In "Immortalizing John Parker" the title character's wife has barely even admitted to herself that her husband is dying. She, with her wealth and wealthy nature, has come to see even herself as a stranger, who cannot see the truth--will not be shown the truth--until the protagonist, a painter, breaks down that wall and provides a human compassion reminiscent of love, forcing Mrs. Parker to open up, and come to terms.

In "A Country Where You Once Lived" father and ex-husband, Jeremy, is exiled when disaster strikes. He came into the picture, a cardboard cut-out stand-in for family, but he's no longer truly part of the family unit. He now stands on the other side of the fence, and cannot really feel sympathy for the truth, nor gain access to it. He has lost his chance to be loved.

And finally, in "The History of the World" our female protagonist feels an undying guilt for her twin brother's birth defects--the one person she reveals these feelings to stops loving her, puts up a wall, and so she shells up.

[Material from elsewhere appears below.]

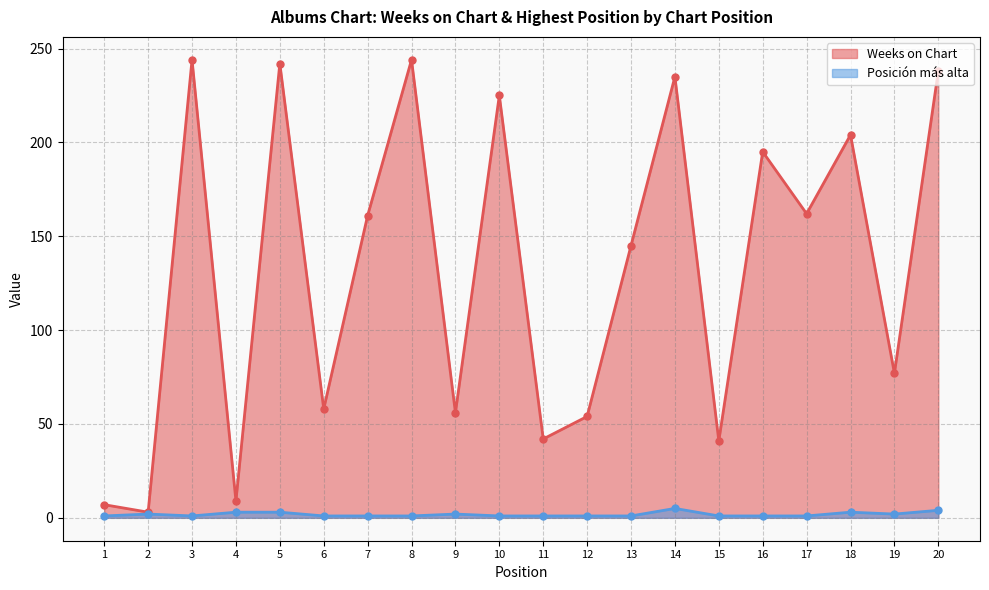

What is the value of the Posición más alta point at the 7th from the left?

1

When that same brother dies in a car accident in which she was driving, the guilt piles up. She finds a kind of solace in helping a young woman who, though the elder has not opened up to her, shares her problems and her love. The young woman shares a beautiful thing - the flower festival - with the embittered woman, the latter finally understands how beautiful and fleeting the world is--and how open and sharing we must be, in order to survive and be loved.